In this article, we will simply talk about creating a reputation-based detection system. Reputation determines the reputation(?) of a file, domain, and IP address. The aim of reputation-based detection systems is to detect low-reputation behaviours. You can think of it as opening a low-reputation file, making a request to the IP address. When a request is made to an IP address that is often associated with malware and has lost reputation in a network using this system, the suspicious situation will be noticed. We will use free 3rd party sources for reputation data. These; malwaredomainlist.com, SANS, and abuse.ch.
The system basically consists of 3 stages:
1. Monitoring of network traffic
Clients must forward their network connection logs to the security server for the logs to be reviewed. In this study, the logs were recorded with “tcpdump” and directed in “.pcap” format.

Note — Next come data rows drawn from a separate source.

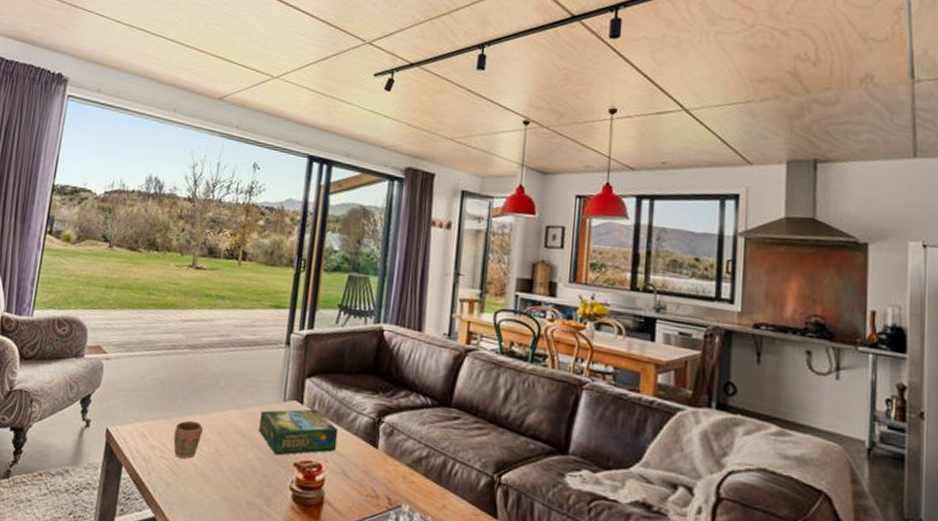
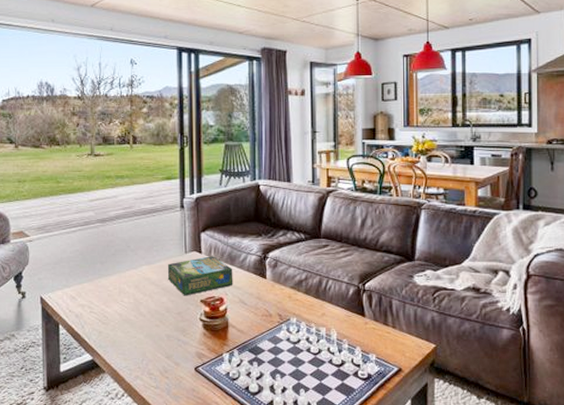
mug: present [173,420,203,459] -> none [98,280,122,310]

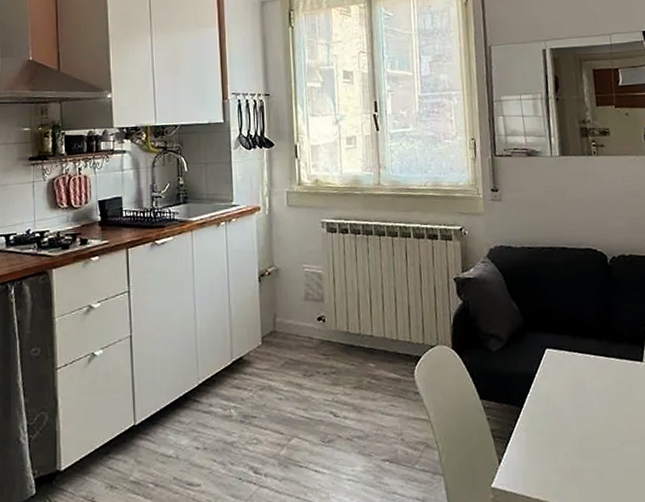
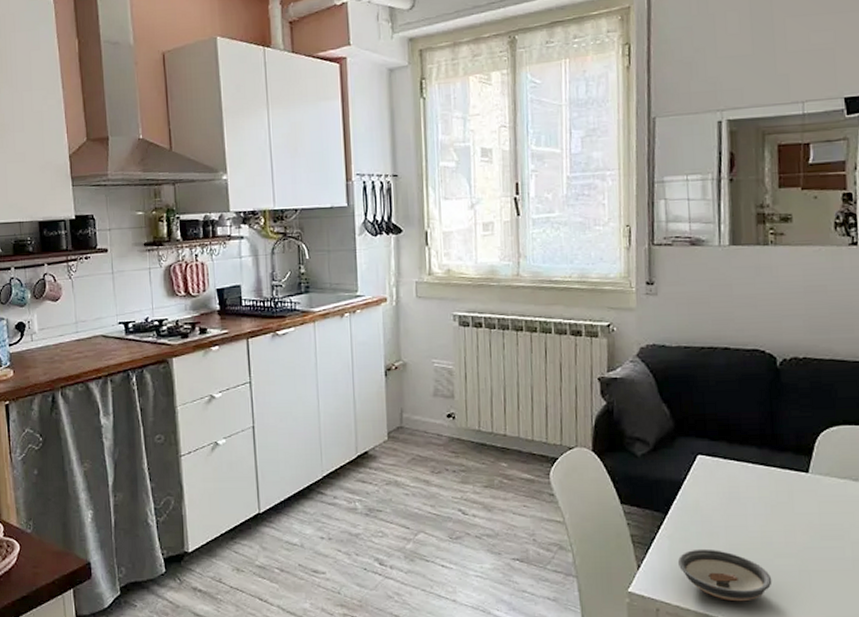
saucer: none [534,439,621,492] -> present [677,548,772,602]

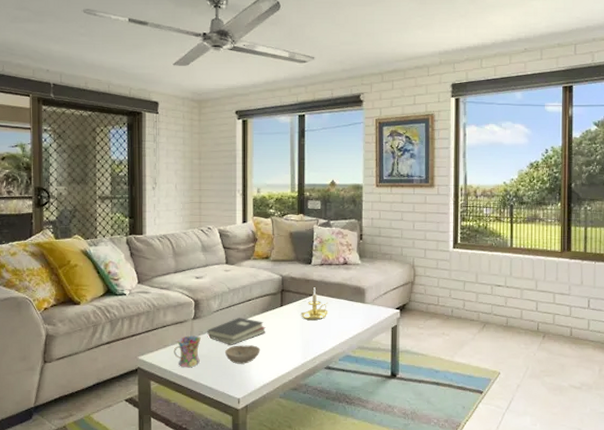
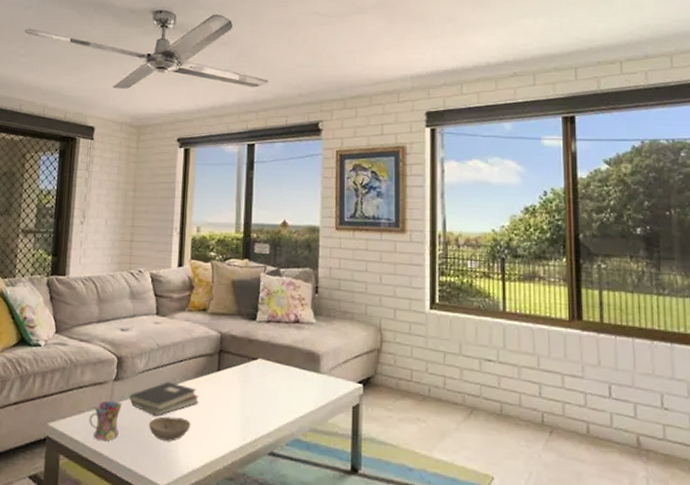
candle holder: present [301,287,328,320] -> none [241,349,275,391]

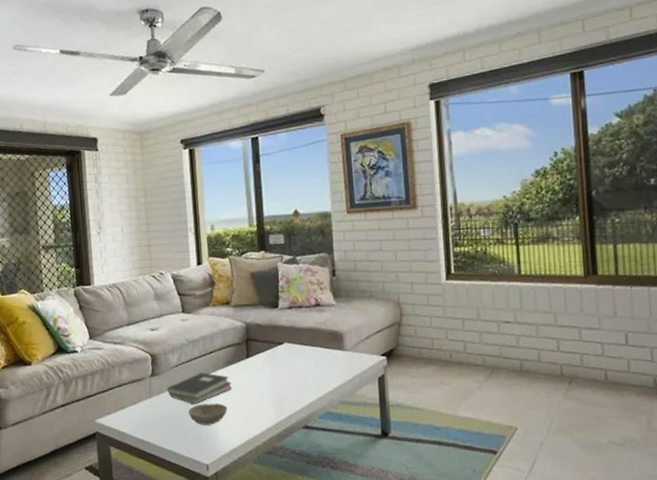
mug: present [89,400,122,441] -> none [132,394,162,430]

2. Collecting data from 3rd party sources for reputation information
Some of the IP addresses that have been associated with malware in the past can be obtained from the list shared by “abuse.ch”. With the simple script in the image below, data is written to the “IP_list.txt” file.
The data shared at the address must be collected daily to add new ones to the existing data. With the help of “crontab” in Linux systems, the “get_IPs.sh” script can be run automatically every day. We use the “crontab -e” command to define a new job in the “crontab”. By adding “0 18 * * * /home/omer/get_IPs.sh” to the bottom line, we make our script run at 6 pm every day. At this stage, we ensure that the data from a 3rd party source is updated daily.
3. Comparison of addresses and data from sources
In this section, we will extract the IP addresses from the incoming logs, compare them with the 3rd party source data, and print a warning on the screen if there is a match. First of all, we have prepared the following function to extract IP addresses from the logs in the “.pcap” format. With this function, we transferred the IP addresses in pcap to a list.
We have prepared another function that reads the .txt file containing the IP addresses prepared in the 2nd stage and transfers the data to the list.
Then, by taking the intersection of the 2 existing lists, we prepared the code that determines whether there is any communication with the IP addresses with low reputation.
When we run the application, if there are any of the IP addresses in the list in the log records, it prints on the screen.